Ami, Alex und Loli sagen, dass sie einen aufgeschlossenen Familien- und Freundeskreis haben und privat relativ offen mit ihrem Fetisch umgehen können. Auch ihre Partner wissen von ihrem Fetisch. "Eine Beziehung, in der ich mich nicht öffnen könnte, ist doch irgendwo leer", sagt Alex. Ami und Loli erzählen, dass ihre Partner ihren Fetisch zwar nicht teilen, aber sich darauf einlassen. Beide haben aber auch schon mit Ablehnung zu kämpfen gehabt. Beim Onlinedating antworteten Lolis Matches oft nicht mehr, nachdem sie ihnen ihre Neigung verriet. Amis erste Ehe zerbrach an der Clownerei: "Mein Ex-Mann hatte überhaupt kein Verständnis dafür. Er konnte allgemein wenig mit Fetischen anfangen. Dass ich als professioneller Clown arbeitete, war für ihn OK, aber wenn ich mit anderen Leuten über meine Vorliebe redete, wurde er extrem eifersüchtig." Deswegen schmiss Ami ihren ganzen Clown-Kram weg und meldete sich in den Fetisch-Communitys ab. Aber das machte sie auf Dauer unglücklich. Den Entschluss, ihre Ehe hinter sich zu lassen und mit der Clownerei anzufangen, bezeichnet sie aber heute als "eine der besten Entscheidungen, die ich je gemacht habe".

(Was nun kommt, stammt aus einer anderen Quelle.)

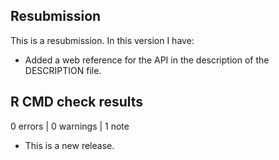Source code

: ## Resubmission
This is a resubmission. In this version I have:

* Added a web reference for the API in the description of the DESCRIPTION file.

## R CMD check results

0 errors | 0 warnings | 1 note

* This is a new release.
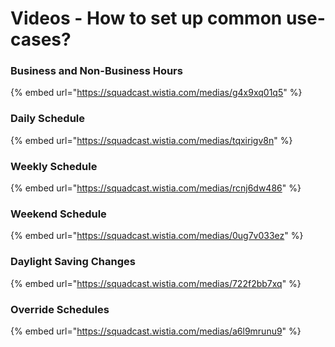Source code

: # Videos - How to set up common use-cases?

### Business and Non-Business Hours <a href="#business-and-non-business-hours" id="business-and-non-business-hours"></a>

{% embed url="https://squadcast.wistia.com/medias/g4x9xq01q5" %}

### Daily Schedule <a href="#daily-schedule" id="daily-schedule"></a>

{% embed url="https://squadcast.wistia.com/medias/tqxirigv8n" %}

### Weekly Schedule <a href="#weekly-schedule" id="weekly-schedule"></a>

{% embed url="https://squadcast.wistia.com/medias/rcnj6dw486" %}

### Weekend Schedule <a href="#weekend-schedule" id="weekend-schedule"></a>

{% embed url="https://squadcast.wistia.com/medias/0ug7v033ez" %}

### Daylight Saving Changes <a href="#daylight-saving-changes" id="daylight-saving-changes"></a>

{% embed url="https://squadcast.wistia.com/medias/722f2bb7xq" %}

### Override Schedules <a href="#override-schedules" id="override-schedules"></a>

{% embed url="https://squadcast.wistia.com/medias/a6l9mrunu9" %}
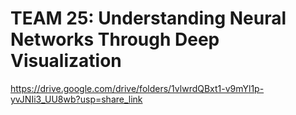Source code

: **TEAM 25: Understanding Neural Networks Through Deep Visualization**
============================

https://drive.google.com/drive/folders/1vlwrdQBxt1-v9mYl1p-yvJNIi3_UU8wb?usp=share_link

Die Hysterie um die Horrorclowns schadete und half den Coultrophilen gleichzeitig. "Horrorclowns haben dem Ansehen der Clowns stark geschadet", sagt Loli. "Ich habe Nachrichten von Leuten bekommen, die gedroht haben, mich zu verletzen oder mich umzubringen. Manchmal folgt mir auch die Polizei. Es ist gruselig." Dafür verkaufte Ami in der Zeit um den medialen Hype herum deutlich mehr erotische Clown-Videos als zuvor. Eine kürzlich von Pornhub veröffentlichte Statistik kommt zu einem ähnlichen Ergebnis – in der Zeit, als die Medien verstärkt über die Horrorclowns berichteten, konnte die Seite einen 213-prozentigen Anstieg von Suchanfragen feststellen, die das Wort "Clown" enthielten.

Ami findet es nicht seltsamer, auf Clowns zu stehen, als sich vor ihnen zu gruseln. "Ja klar ist er ein bisschen komisch, aber welcher Fetisch ist das nicht?", sagt sie. "Vielleicht genießen Clown-Fetischisten einfach die Freiheit, ihr eigenes Gesicht zu verstecken. Oder wir fühlen uns einfach wohler in unserer Haut, wenn wir für eine Weile so tun können, jemand anders zu sein."